Memory
Memory is an essential component to a functioning OS, it allows for dynamic content such as strings and other data types which need to be stored on the heap. Therefore mapping will first need to be implemented to be able to read and write to virtual memory locations which are stored at some other physical memory location. After this a Global Allocator which takes a page and builds a heap on it, for these purpose a linked list allocator will be used for allocations over 2 MiB, and a Fixed Size Allocator for smaller allocations allowing for fast allocations.
Timeline
In this week the Paging and Global Allocator were quite easy to write due to the help of Phillop’s tutorials help. As I have successfully completed all taskes set out in the project’s timeline, i am currently on track to begin work on Multitasking next week.
Mapping
To handle paging I first needed to get the bootloader to pass a MemoryMap that was taken from the BIOS. This MemoryMap shows what is currently stored in every chunk of memory, such as hardware used memory or where the kernel was loaded. With this I wrote a mapper that tells the CPU the new mappings. An example where I wrote a string to 0xDEADBEEF and read it back from 0xBEEF is as follows.

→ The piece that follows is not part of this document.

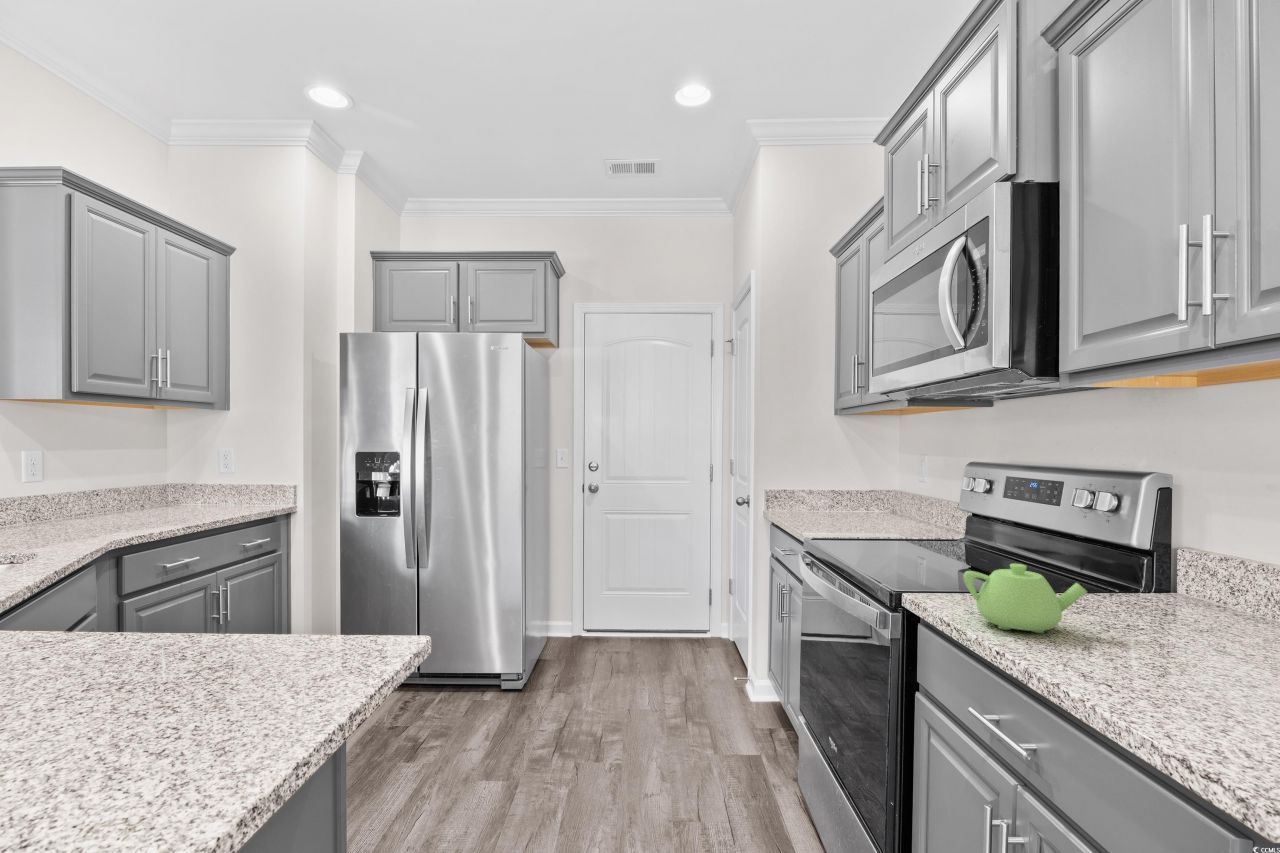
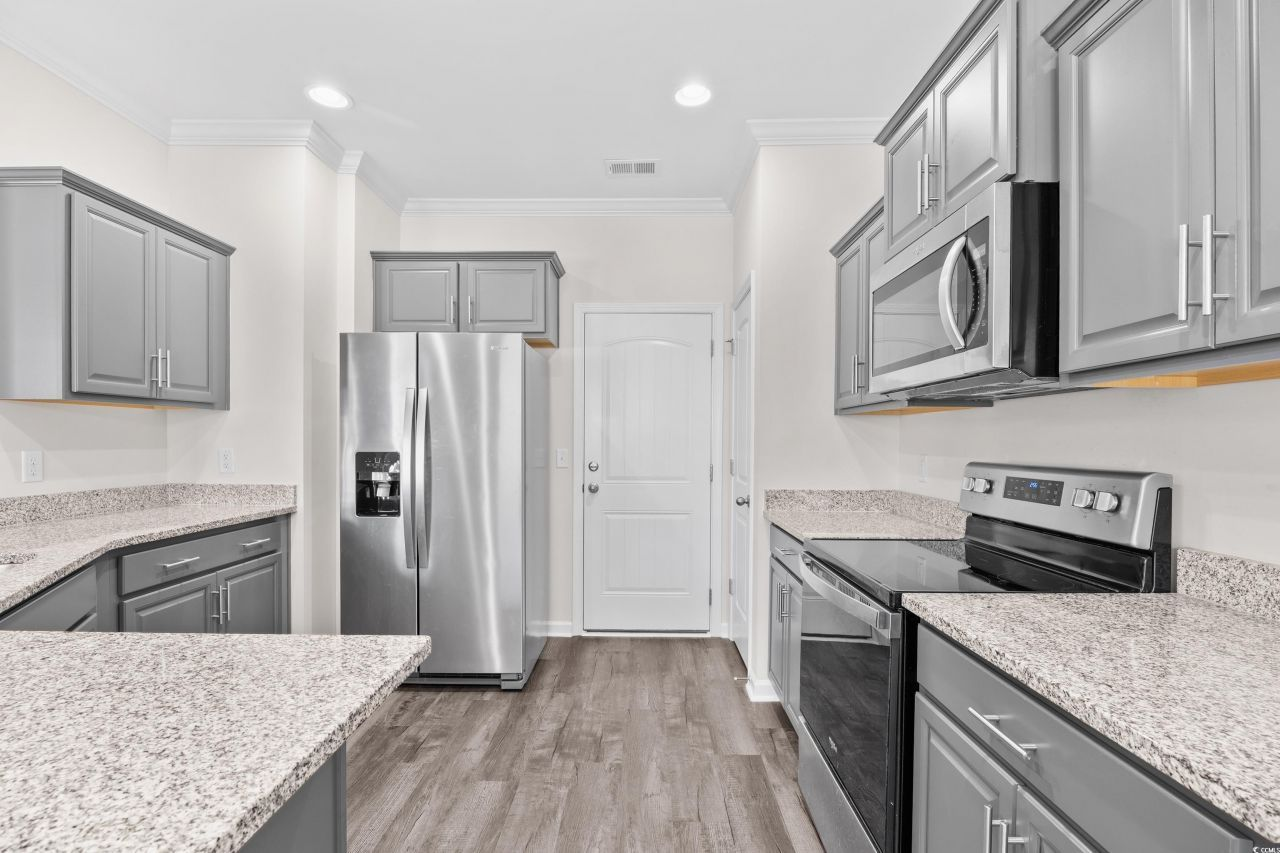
- teapot [962,563,1088,634]
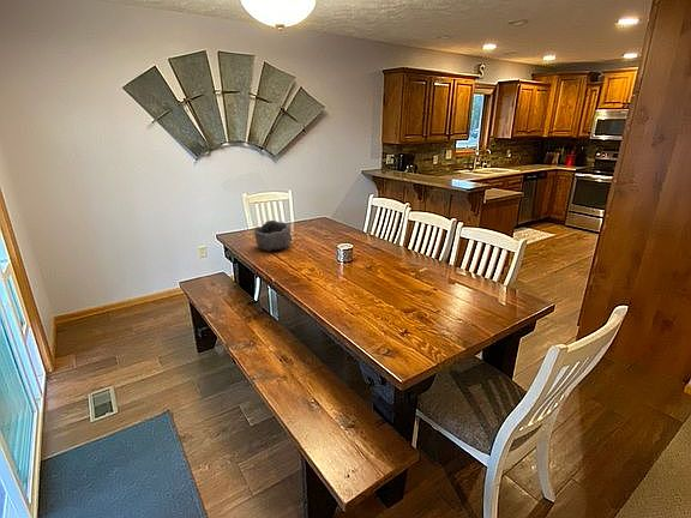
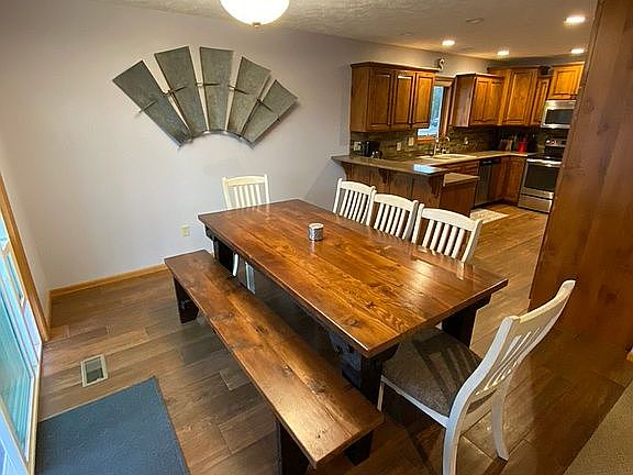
- bowl [253,219,293,252]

// Map 0xDEADBEEF to 0xBEEF
let virtualAddr = Page::containing_address(VirtAddr::new(0xDEADBEEF));
let physicalAddr = PhysFrame::containing_address(PhysAddr::new(0xBEEF));
// Create the mapping
memory::create_mapping(virtualAddr, &mut mapper, physicalAddr, &mut frame_allocator);
unsafe {
// Write string to the raw pointer
*(0xDEADBEEF as *mut &str) = "Storing this string at 0xDEADBEEF...";
// Read string from the raw pointer
println!("The string at 0xBEEF: {}", *(0xBEEF as *mut &str));
}
When I run this is Qemu the expected output is that we can read the same value from the other address, and thats what we see!
Global Allocator
For the Global Allocator, I implemented three different implementations. Firstly a bump allocator which provides fast performance, however memory can’t be freed unless everything is freed due to it not tracking which memory it allocates to each process. Secondly a linked list allocator which allows for tracking free space, however due to it having to track the entire list to find a suitable location a third type was implemented. The third type is a fixed size allocator, this is functionally very similar to a linked list allocator except each chunk is a fixed size, this allows fast allocations as the first available block can be popped of the list. A linked list allocator is used behind this the allocate more fixed size blocks if needed and for blocks over 2 KiB as those a rare.

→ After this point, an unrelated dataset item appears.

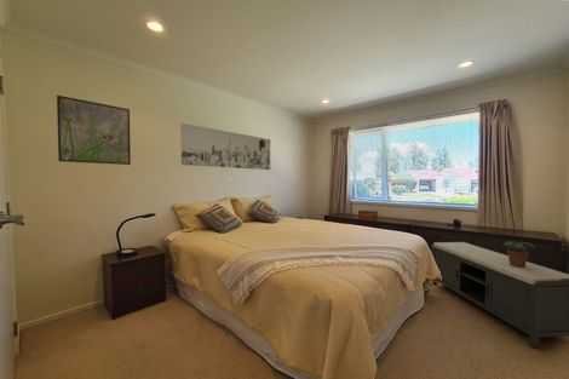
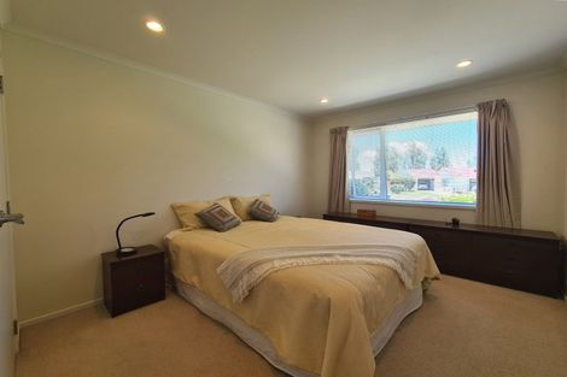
- bench [430,241,569,349]
- wall art [179,122,271,171]
- potted plant [502,240,536,268]
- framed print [56,94,132,166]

In the following example I create a string (which is stored on the heap) and append various strings to it, this shows that the heap works and can grow an allocation.
let mut string = String::from("This");
let variable = " is";
string += variable;
string += " a";
string += " string.";
println!("{}", string);
The expected output should be the string “This is a string.” and as shown in the following image that is what we see!
Challenges
The biggest challenge that I had was to write a memory allocator that was capable of being fast. As this is a kernel slow response times are detremental to the rest of the OS. To combat this the allocator type I choses was the fixed size allocator as it contains lists of available blocks in power of 2 chunks, (8, 16, 32, 64, 128, 256, 512, 1024, 2048) Bytes. For allocations larger than this the fallbock linked list allocator is used.